Religious leaders speak out about hate crimes against Asians



Rabbi Joshua Lief of the Temple Shalom, Bishop Mark Brennan of the Catholic Diocese of Wheeling-Charleston and Rev. Darrell Cummings of the Bethlehem Apostolic Temple shared their theories about hate crimes against Asians.

Bishop Brennan suspects that some people resent Asians because of their educational accomplishments.

“Because they value education,” the bishop said. “They study. They work hard. That’s why they get good grades.”

“The majority sometimes feels threatened by those who are in any way different,” said Rabbi Lief. “ ‘How dare you be different than me. You must be critiquing me. I now feel threatened and under attack.’ “

They agreed that words matter, and that high profile people calling COVID 19 “the Hunan flu” or “the China virus” are sending a message.
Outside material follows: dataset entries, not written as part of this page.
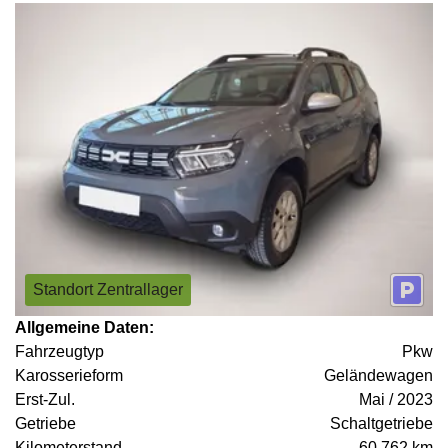
Standort Zentrallager
Allgemeine Daten:
Fahrzeugtyp
Pkw
Karosserieform
Geländewagen
Erst-Zul.
Mai / 2023
Getriebe
Schaltgetriebe
Kilometerstand
60.762 km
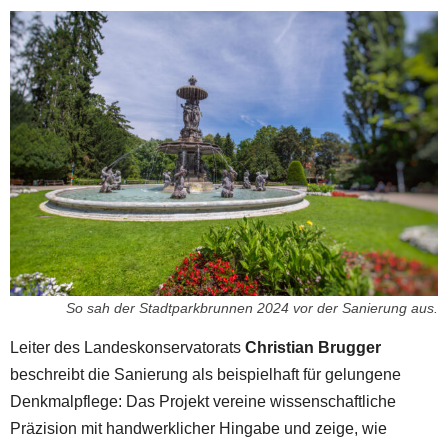
So sah der Stadtparkbrunnen 2024 vor der Sanierung aus.
Leiter des Landeskonservatorats
Christian Brugger
beschreibt die Sanierung als beispielhaft für gelungene
Denkmalpflege: Das Projekt vereine wissenschaftliche
Präzision mit handwerklicher Hingabe und zeige, wie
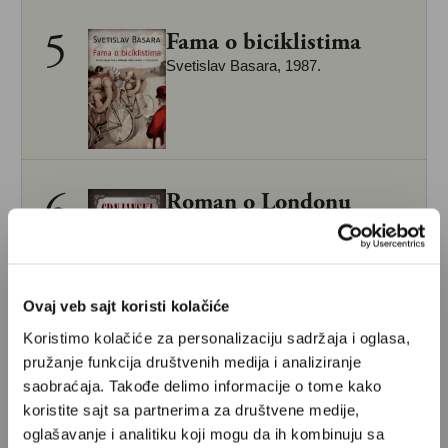
5
Fama o biciklistima
Svetislav Basara, 1987.
6
Roman o Londonu
Miloš Crnjanski, 1971.
Ovaj veb sajt koristi kolačiće
Koristimo kolačiće za personalizaciju sadržaja i oglasa,
7
Grobnica za Borisa
pružanje funkcija društvenih medija i analiziranje
Davidoviča
saobraćaja. Takođe delimo informacije o tome kako
Danilo Kiš, 1976.
koristite sajt sa partnerima za društvene medije,
oglašavanje i analitiku koji mogu da ih kombinuju sa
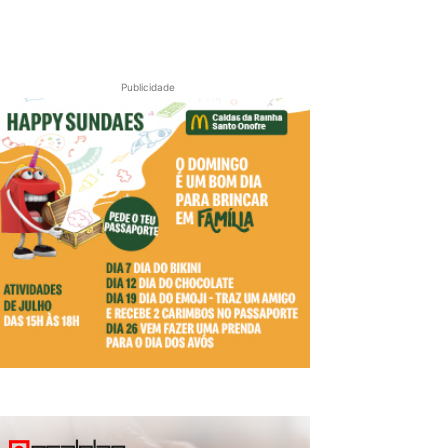
Publicidade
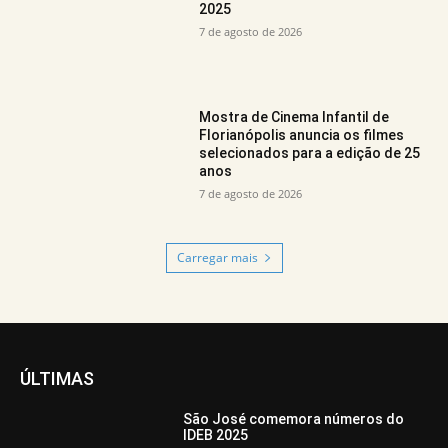
2025
7 de agosto de 2026
Mostra de Cinema Infantil de
Florianópolis anuncia os filmes
selecionados para a edição de 25
anos
7 de agosto de 2026
Carregar mais
ÚLTIMAS
São José comemora números do
IDEB 2025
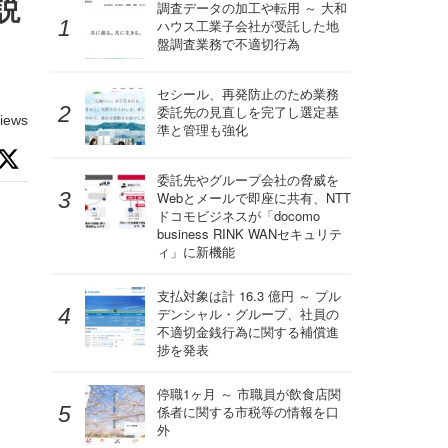
説
調査データの加工や転用 ～ 大和
ハウス工業子会社が受託した地
盤調査業務で不適切行為
セシール、再発防止のため業務
委託先の見直しを完了し選定基
iews
準と管理も強化
委託先やグループ会社の脅威を
Webとメールで即座に共有、NTT
ドコモビジネスが「docomo
business RINK WANセキュリテ
ィ」に新機能
支払対象は計 16.3 億円 ～ プル
デンシャル・グループ、社員の
不適切金銭行為に関する補償進
捗を発表
停職1ヶ月 ～ 市職員が飲食店関
係者に関する市税等の情報を口
外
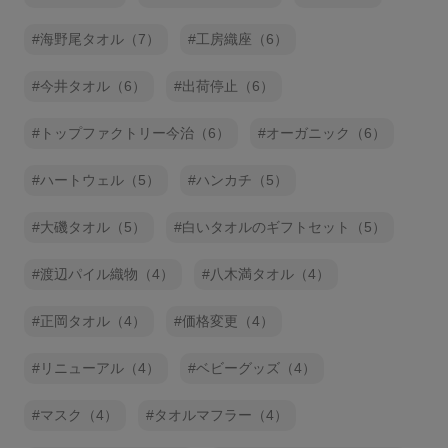
海野尾タオル（7）
工房織座（6）
今井タオル（6）
出荷停止（6）
トップファクトリー今治（6）
オーガニック（6）
ハートウェル（5）
ハンカチ（5）
大磯タオル（5）
白いタオルのギフトセット（5）
渡辺パイル織物（4）
八木満タオル（4）
正岡タオル（4）
価格変更（4）
リニューアル（4）
ベビーグッズ（4）
マスク（4）
タオルマフラー（4）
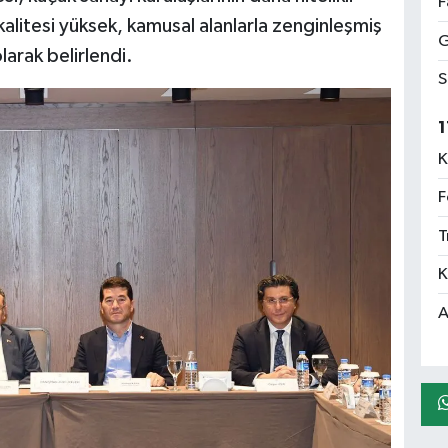
F
alitesi yüksek, kamusal alanlarla zenginleşmiş
G
larak belirlendi.
S
1
K
F
T
K
A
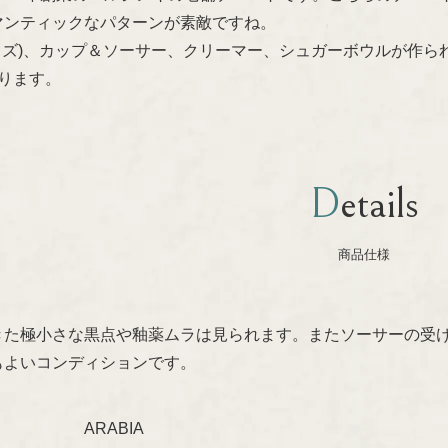
マンティックなパターンが素敵ですね。
サイズ)、カップ＆ソーサー、クリーマー、シュガーボウルが作
ります。
Details
商品仕様
きた極小さな黒点や釉薬ムラは見られます。またソーサーの受
もよいコンディションです。
ARABIA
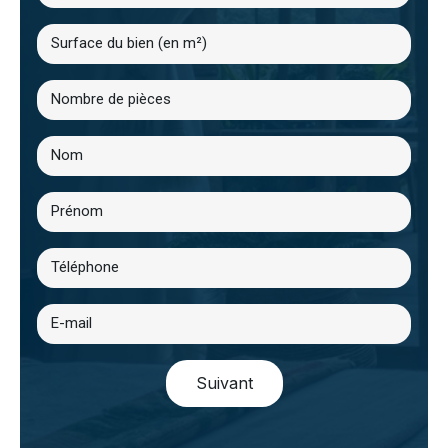
Suivant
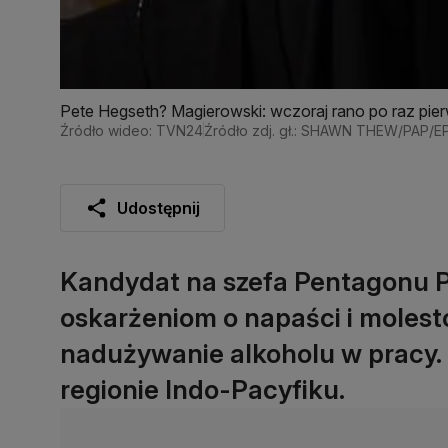
Pete Hegseth? Magierowski: wczoraj rano po raz pie
Źródło wideo: TVN24
Źródło zdj. gł.: SHAWN THEW/PAP/E
Udostępnij
Kandydat na szefa Pentagonu P
oskarżeniom o napaści i moles
nadużywanie alkoholu w pracy. 
regionie Indo-Pacyfiku.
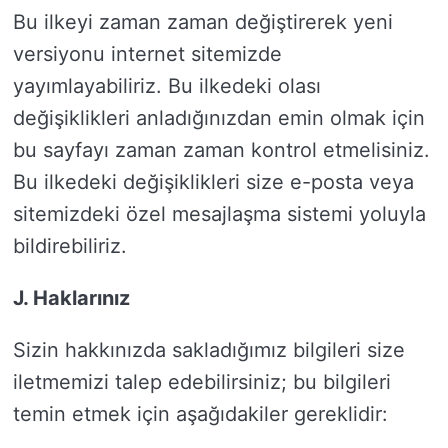
Bu ilkeyi zaman zaman değiştirerek yeni
versiyonu internet sitemizde
yayımlayabiliriz. Bu ilkedeki olası
değişiklikleri anladığınızdan emin olmak için
bu sayfayı zaman zaman kontrol etmelisiniz.
Bu ilkedeki değişiklikleri size e-posta veya
sitemizdeki özel mesajlaşma sistemi yoluyla
bildirebiliriz.
J. Haklarınız
Sizin hakkınızda sakladığımız bilgileri size
iletmemizi talep edebilirsiniz; bu bilgileri
temin etmek için aşağıdakiler gereklidir:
“I think they’re like dog whistles,” said Pastor Darrell Cummings. “And I don’t think they’re ignorant of the words they’re using. I think they’re very clear and they know who they’re talking to.”

“Those choices we make by the words we choose can fracture our society and bring discord and distrust to our world,” said the rabbi.

“A childhood statement when I was growing up was ‘sticks and stones may break my bones but words will never hurt me,’ “ said Rev. Cummings. “But we’ve come to find out that’s a total lie! Words do hurt you.”

So how can we stop the wave of hate?

First, Rev. Cummings advises, don’t laugh at the jokes. They’re not funny.

And Rabbi Lief says don’t sit on the sidelines while hate and violence happen.

“We do have to rise to the challenge of defending not only our neighbor, but the stranger,” said Rabbi Lief.

Bishop Brennan wondered about the attackers.

“How many of these people are actually practicing any religion?” he said. “How many would be hearing a message about loving your neighbor? Accepting another person as he or she is?”

“I think it’s because they’re hurt,” Rev. Cummings said. “They’re hurt. They feel like they’ve lost something. And the way they try to feel better is by hurting someone else.”

Rev. Cummings said we have to become like a camera.

“Focus on something,” he said. “Use the negative to make a positive. And if it doesn’t turn out, take another shot!”